▸ Problem statement
Your answer must contain only the lines from the one containing "micrograph reveals no" through the end of the entries below, reproduced character for character.

▸ Entries provided
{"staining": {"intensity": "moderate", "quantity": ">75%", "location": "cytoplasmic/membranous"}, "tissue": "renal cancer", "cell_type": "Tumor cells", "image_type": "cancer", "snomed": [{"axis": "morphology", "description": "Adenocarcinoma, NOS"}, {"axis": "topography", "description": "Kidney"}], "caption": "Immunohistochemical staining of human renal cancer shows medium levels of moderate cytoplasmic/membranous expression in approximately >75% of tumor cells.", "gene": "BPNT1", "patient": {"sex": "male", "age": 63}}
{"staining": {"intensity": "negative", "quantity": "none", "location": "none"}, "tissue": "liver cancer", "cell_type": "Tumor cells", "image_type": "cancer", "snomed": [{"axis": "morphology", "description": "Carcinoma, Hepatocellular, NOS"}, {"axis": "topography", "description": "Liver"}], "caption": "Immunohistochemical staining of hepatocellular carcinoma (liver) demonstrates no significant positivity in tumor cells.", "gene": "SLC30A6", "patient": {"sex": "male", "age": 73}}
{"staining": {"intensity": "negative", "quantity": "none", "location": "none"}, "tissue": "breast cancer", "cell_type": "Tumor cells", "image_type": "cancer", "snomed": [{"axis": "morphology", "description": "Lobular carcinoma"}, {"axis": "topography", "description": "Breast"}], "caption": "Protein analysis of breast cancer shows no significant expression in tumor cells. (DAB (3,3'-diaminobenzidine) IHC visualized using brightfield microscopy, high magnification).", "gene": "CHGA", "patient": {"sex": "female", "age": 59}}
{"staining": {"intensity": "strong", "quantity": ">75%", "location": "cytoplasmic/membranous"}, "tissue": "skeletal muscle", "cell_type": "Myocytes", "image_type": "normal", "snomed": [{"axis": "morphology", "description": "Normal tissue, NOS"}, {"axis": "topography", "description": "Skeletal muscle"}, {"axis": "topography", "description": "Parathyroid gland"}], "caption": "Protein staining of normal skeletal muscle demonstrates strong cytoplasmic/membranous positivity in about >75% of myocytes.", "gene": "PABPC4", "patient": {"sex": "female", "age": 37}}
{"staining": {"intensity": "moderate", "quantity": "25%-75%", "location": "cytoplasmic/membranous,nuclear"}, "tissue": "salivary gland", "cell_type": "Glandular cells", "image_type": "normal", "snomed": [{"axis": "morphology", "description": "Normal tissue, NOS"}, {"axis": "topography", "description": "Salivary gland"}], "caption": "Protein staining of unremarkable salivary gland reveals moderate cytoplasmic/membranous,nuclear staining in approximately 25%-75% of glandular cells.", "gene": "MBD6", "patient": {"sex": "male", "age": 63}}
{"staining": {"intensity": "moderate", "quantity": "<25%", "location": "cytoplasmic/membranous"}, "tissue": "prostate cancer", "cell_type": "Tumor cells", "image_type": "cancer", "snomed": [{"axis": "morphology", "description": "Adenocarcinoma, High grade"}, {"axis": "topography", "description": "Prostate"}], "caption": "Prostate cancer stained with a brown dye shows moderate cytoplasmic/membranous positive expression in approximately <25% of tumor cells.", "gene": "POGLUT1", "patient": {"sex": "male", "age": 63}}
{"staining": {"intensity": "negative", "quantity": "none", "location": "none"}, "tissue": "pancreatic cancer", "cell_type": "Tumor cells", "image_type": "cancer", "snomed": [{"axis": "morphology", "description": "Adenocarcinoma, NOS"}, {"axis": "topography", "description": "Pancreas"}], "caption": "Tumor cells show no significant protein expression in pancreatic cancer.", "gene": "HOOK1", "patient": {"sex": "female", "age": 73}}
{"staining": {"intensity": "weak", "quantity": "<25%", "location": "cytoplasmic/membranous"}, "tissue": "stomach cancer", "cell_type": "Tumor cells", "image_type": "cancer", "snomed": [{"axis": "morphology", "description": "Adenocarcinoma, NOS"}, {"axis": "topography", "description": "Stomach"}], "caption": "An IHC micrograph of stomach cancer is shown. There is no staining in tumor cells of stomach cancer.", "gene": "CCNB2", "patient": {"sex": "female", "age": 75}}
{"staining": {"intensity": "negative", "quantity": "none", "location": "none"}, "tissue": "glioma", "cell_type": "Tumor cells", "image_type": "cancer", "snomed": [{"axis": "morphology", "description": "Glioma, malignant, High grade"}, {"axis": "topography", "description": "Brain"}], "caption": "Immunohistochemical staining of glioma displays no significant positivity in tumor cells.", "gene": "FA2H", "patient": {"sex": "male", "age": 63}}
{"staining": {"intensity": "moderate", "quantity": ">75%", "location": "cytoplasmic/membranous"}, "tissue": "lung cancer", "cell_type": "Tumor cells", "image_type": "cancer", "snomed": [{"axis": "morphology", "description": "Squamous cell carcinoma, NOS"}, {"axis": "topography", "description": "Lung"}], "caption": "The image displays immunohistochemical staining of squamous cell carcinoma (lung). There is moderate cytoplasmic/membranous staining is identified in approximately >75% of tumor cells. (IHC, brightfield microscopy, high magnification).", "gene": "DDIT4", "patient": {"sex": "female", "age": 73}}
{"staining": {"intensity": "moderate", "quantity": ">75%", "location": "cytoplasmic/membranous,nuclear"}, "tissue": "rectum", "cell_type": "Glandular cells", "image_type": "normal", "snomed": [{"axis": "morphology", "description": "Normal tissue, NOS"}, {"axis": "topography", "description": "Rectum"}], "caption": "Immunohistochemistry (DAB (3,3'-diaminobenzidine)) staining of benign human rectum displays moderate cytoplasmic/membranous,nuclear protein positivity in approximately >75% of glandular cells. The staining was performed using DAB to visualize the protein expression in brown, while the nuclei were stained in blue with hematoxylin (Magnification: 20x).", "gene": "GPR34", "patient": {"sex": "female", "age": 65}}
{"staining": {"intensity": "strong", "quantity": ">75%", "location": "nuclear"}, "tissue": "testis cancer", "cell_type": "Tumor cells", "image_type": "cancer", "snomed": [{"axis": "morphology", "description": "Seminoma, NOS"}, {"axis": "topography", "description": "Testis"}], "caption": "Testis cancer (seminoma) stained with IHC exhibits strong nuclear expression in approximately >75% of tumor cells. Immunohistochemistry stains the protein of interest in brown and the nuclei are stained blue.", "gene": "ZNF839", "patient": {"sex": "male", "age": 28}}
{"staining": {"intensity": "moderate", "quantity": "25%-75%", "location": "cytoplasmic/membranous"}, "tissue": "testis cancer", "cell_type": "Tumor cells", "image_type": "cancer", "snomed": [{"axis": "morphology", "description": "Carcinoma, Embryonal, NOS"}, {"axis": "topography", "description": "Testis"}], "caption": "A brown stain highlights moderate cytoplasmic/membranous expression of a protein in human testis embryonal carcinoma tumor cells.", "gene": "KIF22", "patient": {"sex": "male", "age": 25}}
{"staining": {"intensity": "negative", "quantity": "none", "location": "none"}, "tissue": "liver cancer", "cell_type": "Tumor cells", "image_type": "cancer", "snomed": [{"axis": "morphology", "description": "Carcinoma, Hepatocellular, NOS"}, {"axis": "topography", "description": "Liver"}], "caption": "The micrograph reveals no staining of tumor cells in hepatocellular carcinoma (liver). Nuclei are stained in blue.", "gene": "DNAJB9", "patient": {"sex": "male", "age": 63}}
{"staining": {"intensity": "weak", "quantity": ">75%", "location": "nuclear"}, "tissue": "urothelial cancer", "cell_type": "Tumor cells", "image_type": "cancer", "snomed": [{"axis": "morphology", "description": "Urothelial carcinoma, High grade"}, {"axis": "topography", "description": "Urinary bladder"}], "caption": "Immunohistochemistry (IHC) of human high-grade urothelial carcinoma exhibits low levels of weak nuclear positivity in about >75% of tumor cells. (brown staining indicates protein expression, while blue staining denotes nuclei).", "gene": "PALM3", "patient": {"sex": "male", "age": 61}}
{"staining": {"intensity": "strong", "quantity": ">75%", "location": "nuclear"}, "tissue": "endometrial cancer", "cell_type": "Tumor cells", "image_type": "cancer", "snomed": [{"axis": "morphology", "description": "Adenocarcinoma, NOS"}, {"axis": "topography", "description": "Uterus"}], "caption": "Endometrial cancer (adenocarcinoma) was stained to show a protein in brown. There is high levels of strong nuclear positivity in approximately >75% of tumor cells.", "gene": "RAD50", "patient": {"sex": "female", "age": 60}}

▸ Problem solution
{"staining": {"intensity": "negative", "quantity": "none", "location": "none"}, "tissue": "liver cancer", "cell_type": "Tumor cells", "image_type": "cancer", "snomed": [{"axis": "morphology", "description": "Carcinoma, Hepatocellular, NOS"}, {"axis": "topography", "description": "Liver"}], "caption": "The micrograph reveals no staining of tumor cells in hepatocellular carcinoma (liver). Nuclei are stained in blue.", "gene": "DNAJB9", "patient": {"sex": "male", "age": 63}}
{"staining": {"intensity": "weak", "quantity": ">75%", "location": "nuclear"}, "tissue": "urothelial cancer", "cell_type": "Tumor cells", "image_type": "cancer", "snomed": [{"axis": "morphology", "description": "Urothelial carcinoma, High grade"}, {"axis": "topography", "description": "Urinary bladder"}], "caption": "Immunohistochemistry (IHC) of human high-grade urothelial carcinoma exhibits low levels of weak nuclear positivity in about >75% of tumor cells. (brown staining indicates protein expression, while blue staining denotes nuclei).", "gene": "PALM3", "patient": {"sex": "male", "age": 61}}
{"staining": {"intensity": "strong", "quantity": ">75%", "location": "nuclear"}, "tissue": "endometrial cancer", "cell_type": "Tumor cells", "image_type": "cancer", "snomed": [{"axis": "morphology", "description": "Adenocarcinoma, NOS"}, {"axis": "topography", "description": "Uterus"}], "caption": "Endometrial cancer (adenocarcinoma) was stained to show a protein in brown. There is high levels of strong nuclear positivity in approximately >75% of tumor cells.", "gene": "RAD50", "patient": {"sex": "female", "age": 60}}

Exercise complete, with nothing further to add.